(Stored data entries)
━━━

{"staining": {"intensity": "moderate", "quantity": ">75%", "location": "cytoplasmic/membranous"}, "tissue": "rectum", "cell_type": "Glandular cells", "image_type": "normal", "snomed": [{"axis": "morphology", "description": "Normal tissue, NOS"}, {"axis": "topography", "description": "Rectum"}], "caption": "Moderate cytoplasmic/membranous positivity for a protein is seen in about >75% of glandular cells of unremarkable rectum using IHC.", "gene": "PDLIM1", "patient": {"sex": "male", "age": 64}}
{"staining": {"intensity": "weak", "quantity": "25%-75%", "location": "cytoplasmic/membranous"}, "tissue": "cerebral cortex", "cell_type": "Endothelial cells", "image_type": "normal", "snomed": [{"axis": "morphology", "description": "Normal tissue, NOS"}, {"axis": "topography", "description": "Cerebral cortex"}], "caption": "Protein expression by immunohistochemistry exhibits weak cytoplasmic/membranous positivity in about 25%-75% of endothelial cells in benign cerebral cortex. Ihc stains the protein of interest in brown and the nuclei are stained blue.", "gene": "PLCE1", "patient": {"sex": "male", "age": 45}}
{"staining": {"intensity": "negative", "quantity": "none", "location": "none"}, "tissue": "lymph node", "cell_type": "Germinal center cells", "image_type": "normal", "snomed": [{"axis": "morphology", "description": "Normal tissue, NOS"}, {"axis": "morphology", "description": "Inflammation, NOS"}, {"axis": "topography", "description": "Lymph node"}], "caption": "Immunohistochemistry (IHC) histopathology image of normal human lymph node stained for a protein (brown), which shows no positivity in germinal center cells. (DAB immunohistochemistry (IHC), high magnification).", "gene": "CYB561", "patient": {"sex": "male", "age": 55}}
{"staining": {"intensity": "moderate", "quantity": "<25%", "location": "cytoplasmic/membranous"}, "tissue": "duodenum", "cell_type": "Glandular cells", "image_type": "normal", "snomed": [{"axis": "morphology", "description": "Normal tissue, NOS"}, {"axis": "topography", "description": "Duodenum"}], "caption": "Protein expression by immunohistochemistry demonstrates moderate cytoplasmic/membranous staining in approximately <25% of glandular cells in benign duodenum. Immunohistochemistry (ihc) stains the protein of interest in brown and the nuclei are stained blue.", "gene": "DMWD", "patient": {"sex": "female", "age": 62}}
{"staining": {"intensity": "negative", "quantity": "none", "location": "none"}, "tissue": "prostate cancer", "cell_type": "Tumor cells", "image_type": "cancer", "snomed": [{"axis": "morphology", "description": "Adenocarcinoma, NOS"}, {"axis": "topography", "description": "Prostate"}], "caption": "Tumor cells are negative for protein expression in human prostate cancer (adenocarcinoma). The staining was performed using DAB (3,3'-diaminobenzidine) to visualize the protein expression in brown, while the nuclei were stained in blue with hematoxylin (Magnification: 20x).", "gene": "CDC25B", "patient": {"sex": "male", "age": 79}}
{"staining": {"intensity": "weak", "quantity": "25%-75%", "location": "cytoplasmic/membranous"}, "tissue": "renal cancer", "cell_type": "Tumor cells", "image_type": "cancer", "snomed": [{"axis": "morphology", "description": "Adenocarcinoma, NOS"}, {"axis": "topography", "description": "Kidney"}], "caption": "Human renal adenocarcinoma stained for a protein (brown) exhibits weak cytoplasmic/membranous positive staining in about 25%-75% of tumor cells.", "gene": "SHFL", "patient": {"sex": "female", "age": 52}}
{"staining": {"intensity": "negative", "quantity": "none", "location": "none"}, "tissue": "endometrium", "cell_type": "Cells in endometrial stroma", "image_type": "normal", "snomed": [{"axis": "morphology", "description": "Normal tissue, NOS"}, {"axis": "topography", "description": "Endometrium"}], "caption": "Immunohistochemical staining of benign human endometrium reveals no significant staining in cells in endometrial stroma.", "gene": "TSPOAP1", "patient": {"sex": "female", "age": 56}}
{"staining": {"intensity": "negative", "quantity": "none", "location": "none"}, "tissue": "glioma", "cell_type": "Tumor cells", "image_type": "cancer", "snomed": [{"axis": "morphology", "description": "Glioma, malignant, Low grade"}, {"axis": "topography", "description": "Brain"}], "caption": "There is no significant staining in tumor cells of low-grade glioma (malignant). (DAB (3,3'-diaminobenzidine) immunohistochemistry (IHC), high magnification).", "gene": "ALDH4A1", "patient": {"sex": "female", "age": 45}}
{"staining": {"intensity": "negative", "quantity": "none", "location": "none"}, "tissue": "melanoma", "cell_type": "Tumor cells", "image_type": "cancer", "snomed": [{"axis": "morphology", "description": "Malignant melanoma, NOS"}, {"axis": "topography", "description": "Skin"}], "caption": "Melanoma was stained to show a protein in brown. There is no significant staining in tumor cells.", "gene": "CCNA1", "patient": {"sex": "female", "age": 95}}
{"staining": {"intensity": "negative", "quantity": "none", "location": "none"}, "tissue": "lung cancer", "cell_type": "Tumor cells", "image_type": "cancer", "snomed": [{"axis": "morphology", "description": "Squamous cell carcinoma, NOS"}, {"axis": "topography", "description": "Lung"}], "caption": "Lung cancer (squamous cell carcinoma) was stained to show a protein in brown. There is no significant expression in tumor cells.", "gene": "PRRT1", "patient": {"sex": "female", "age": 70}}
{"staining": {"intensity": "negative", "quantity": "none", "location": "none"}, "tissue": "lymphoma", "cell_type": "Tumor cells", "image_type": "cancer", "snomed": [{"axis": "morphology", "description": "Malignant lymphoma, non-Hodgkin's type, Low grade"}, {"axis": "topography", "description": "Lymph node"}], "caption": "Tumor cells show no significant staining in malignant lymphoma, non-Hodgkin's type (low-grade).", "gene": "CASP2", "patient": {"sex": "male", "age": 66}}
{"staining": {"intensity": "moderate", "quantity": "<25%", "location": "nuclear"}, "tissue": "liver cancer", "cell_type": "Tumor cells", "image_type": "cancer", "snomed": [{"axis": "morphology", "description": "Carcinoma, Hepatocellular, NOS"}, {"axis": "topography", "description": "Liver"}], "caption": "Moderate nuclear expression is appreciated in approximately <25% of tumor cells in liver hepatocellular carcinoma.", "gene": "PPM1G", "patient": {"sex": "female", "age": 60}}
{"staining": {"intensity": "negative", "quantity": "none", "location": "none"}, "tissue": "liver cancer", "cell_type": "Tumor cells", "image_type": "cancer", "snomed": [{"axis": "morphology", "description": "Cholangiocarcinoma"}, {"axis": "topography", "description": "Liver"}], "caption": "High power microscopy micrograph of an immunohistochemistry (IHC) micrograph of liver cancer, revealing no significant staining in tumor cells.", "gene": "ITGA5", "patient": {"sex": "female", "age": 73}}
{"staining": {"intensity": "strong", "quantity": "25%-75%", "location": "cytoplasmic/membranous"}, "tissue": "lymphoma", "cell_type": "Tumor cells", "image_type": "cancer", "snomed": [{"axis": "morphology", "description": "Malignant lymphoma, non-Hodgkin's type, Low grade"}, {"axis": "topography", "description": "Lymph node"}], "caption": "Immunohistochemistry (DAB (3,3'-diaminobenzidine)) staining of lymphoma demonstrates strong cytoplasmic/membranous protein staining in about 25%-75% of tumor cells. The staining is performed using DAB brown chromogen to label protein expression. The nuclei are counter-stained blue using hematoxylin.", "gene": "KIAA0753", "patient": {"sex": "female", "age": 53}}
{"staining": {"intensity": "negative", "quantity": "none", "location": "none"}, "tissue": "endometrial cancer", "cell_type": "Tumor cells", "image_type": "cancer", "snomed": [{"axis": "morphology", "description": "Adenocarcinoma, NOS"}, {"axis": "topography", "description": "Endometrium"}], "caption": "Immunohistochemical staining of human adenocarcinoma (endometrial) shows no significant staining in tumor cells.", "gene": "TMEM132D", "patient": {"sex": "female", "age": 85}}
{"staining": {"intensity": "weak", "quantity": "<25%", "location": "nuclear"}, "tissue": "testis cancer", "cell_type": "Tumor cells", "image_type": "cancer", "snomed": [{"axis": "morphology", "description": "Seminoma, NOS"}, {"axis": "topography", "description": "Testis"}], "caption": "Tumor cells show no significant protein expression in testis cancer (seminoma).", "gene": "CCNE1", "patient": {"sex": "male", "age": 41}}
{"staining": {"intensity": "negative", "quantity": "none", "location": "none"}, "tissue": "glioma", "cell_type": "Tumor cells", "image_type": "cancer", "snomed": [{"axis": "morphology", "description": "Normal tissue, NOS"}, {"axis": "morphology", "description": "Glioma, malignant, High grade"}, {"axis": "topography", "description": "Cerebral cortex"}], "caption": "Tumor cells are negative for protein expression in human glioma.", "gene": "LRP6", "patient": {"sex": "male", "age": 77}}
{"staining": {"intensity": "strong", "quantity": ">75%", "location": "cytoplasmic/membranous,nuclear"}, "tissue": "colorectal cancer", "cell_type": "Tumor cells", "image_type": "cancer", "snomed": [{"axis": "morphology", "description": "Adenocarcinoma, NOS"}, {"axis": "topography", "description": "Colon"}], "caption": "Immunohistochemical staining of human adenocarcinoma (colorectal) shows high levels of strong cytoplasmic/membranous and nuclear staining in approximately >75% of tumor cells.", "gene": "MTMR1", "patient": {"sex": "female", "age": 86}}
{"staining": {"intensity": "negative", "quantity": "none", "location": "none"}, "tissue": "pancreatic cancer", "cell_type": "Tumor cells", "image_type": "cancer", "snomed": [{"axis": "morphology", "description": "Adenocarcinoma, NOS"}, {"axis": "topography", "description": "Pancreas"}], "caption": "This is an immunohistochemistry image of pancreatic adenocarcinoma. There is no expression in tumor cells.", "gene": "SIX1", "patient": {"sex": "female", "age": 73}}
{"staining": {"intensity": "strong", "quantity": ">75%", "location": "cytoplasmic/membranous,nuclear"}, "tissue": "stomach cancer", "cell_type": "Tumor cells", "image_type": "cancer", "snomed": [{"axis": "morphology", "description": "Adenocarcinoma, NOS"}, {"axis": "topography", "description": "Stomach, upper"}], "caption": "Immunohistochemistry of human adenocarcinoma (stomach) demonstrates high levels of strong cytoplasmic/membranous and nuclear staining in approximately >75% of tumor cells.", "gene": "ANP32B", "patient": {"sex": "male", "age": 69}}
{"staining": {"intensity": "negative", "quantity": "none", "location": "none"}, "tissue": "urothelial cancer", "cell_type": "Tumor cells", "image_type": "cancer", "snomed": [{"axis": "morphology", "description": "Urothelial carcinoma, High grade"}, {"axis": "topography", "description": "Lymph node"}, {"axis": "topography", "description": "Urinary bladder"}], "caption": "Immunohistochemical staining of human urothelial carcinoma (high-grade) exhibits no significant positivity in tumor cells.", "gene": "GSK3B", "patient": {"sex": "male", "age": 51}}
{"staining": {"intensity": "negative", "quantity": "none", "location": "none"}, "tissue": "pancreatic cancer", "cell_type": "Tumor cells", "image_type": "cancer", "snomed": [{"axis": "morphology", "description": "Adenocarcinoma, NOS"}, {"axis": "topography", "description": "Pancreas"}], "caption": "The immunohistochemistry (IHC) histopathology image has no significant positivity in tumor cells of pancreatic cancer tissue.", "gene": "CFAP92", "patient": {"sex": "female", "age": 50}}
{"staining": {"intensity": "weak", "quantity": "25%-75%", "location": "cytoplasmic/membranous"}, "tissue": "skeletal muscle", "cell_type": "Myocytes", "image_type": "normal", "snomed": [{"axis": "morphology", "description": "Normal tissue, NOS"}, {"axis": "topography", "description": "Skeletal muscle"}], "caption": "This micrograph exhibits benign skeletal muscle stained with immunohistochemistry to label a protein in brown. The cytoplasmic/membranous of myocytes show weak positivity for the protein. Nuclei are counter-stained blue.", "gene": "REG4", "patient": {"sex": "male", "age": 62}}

━━━

■ Required work: Copy, exactly and only, the lines above that begin with the one containing "of human urothelial" and finish with the one containing "histopathology image has".

■ Solution:
{"staining": {"intensity": "negative", "quantity": "none", "location": "none"}, "tissue": "urothelial cancer", "cell_type": "Tumor cells", "image_type": "cancer", "snomed": [{"axis": "morphology", "description": "Urothelial carcinoma, High grade"}, {"axis": "topography", "description": "Lymph node"}, {"axis": "topography", "description": "Urinary bladder"}], "caption": "Immunohistochemical staining of human urothelial carcinoma (high-grade) exhibits no significant positivity in tumor cells.", "gene": "GSK3B", "patient": {"sex": "male", "age": 51}}
{"staining": {"intensity": "negative", "quantity": "none", "location": "none"}, "tissue": "pancreatic cancer", "cell_type": "Tumor cells", "image_type": "cancer", "snomed": [{"axis": "morphology", "description": "Adenocarcinoma, NOS"}, {"axis": "topography", "description": "Pancreas"}], "caption": "The immunohistochemistry (IHC) histopathology image has no significant positivity in tumor cells of pancreatic cancer tissue.", "gene": "CFAP92", "patient": {"sex": "female", "age": 50}}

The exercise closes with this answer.